Nieuws & blogs

Privacymanagement en de nieuwe meldplicht datalekken: hoe voorkom je boetes?

9 oktober 2015

Per 1 januari 2016 treden de aanpassingen van de Wet Bescherming Persoonsgegevens (WBP) in werking. De WBP geldt voor iedereen die beroeps- of bedrijfsmatig informatie over personen bijhoudt. Niet alleen wordt in de vernieuwde WBP voortaan een meldplicht datalekken geïntroduceerd. Ook de boetebevoegdheden van het College Bescherming Persoonsgegevens worden flink uitgebreid.

Het CBP wordt in de wet omgedoopt tot ‘Autoriteit Persoonsgegevens’ (APg). Een boete kan oplopen tot 810.000 euro of anders maximaal 10% van de jaaromzet, als de APg een nog hogere boete passender vindt. Een APg-boete staat los van de overige kosten van privacyproblemen (reputatieschade, reparatie-inspanningen, individuele schadevergoeding, eventuele juridische kosten).

De aanduiding ‘meldplicht datalekken’ is niet de juridische term.

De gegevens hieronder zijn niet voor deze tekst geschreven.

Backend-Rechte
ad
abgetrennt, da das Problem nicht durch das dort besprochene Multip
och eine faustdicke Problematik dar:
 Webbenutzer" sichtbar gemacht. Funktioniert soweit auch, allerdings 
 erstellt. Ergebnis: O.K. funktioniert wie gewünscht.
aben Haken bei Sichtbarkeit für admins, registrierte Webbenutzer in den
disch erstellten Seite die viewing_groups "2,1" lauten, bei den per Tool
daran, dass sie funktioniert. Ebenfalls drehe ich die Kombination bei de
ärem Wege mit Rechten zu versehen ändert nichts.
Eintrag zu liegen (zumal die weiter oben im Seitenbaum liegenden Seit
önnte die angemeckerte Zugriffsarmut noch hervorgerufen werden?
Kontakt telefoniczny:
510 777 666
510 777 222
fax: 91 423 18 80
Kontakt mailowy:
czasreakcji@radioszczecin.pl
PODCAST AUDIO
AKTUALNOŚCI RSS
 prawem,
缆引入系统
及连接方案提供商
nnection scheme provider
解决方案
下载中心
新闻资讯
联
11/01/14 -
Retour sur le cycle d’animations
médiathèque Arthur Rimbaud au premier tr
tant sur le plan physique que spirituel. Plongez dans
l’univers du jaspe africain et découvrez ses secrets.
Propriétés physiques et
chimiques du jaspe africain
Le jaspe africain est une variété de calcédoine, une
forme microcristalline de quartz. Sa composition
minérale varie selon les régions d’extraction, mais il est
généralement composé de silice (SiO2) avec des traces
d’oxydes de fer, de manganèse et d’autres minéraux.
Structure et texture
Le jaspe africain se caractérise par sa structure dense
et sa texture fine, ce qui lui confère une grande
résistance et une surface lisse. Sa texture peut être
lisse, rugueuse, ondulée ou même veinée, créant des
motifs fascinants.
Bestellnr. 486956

In de wettekst wordt gesproken van een ‘inbreuk op de beveiliging’ wat een vertaling is van het Engelse security breach. Er moet sprake zijn van het doorbreken van informatiebeveiliging, van buitenaf (hackers) of van binnenuit – bijvoorbeeld omdat iemand, ondanks de beveiligingsafspraken, toch een koffertje met cliëntdossiers in de trein laat liggen. Wie in het geheel geen beveiliging heeft of zich daar veel te gemakkelijk vanaf heeft gemaakt, maakt het al helemaal te bont.

De meldplicht is een driedubbele meldplicht omdat óf moet worden gemeld aan de APg óf aan gedupeerden (waarbij advies moet worden gegeven over tegenmaatregelen) óf aan allebei. Het is belangrijk om aan de hand van privacy impact assessment op het incident, goed te bepalen óf en welke van de meldplichten van toepassing is. Want de WBP kent ook melddrempels: niet alles hoeft te worden gemeld. Daarnaast is er snelheid nodig, want de wet geeft aan dat meldingen ‘onverwijld’ moeten worden gedaan.

Het boeterisico is dubbel omdat op verzuim van een meldplicht al in aanmerking komt voor de hoogste boete. Maar vooral rijst de vraag of u ook in aanmerking komt voor een boete voor gebrekkig privacy management. De datalek kan aanleiding geven tot onderzoek door de APg naar uw informatiebeveiligingsbeleid. Maar informatiebeveiliging is nog maar één van de tien kernverplichtingen van de WBP. Het APg-onderzoek kan zich daarom uitbreiden naar de andere kernverplichtingen, zoals onderzoek naar de ‘proportionaliteit’ van uw gegevensverwerking.

Bij good privacy governance valt u niets te verwijten, want u waarborgt dat gegevens steeds behoorlijk, zorgvuldig en in overeenstemming met de wet worden verwerkt. Good governance blijkt met name uit een coherente privacy management aanpak, de betrokkenheid van een Data Protection Officer (‘privacyaccountant’) conform het wettelijke profiel en informatiebeveiligingsbeleid dat is gebaseerd op ISO 27000.

Een eerste indicatie dat iemand geschikt is als DPO, is dat hij/zij gecertificeerd is door de internationale organisatie van privacy professionals IAPP. IAPP-certificatie (CIPP/E, CIPM en CIPT) wordt erkend onder ISO 17024.

Dit artikel is een samenvatting van de PLEIT2015 kennissessie 'Privacymanagement en de meldplicht datalekken: hoe voorkom je boetes' door TSTC en een aanvulling op de ter beschikking gestelde factsheet.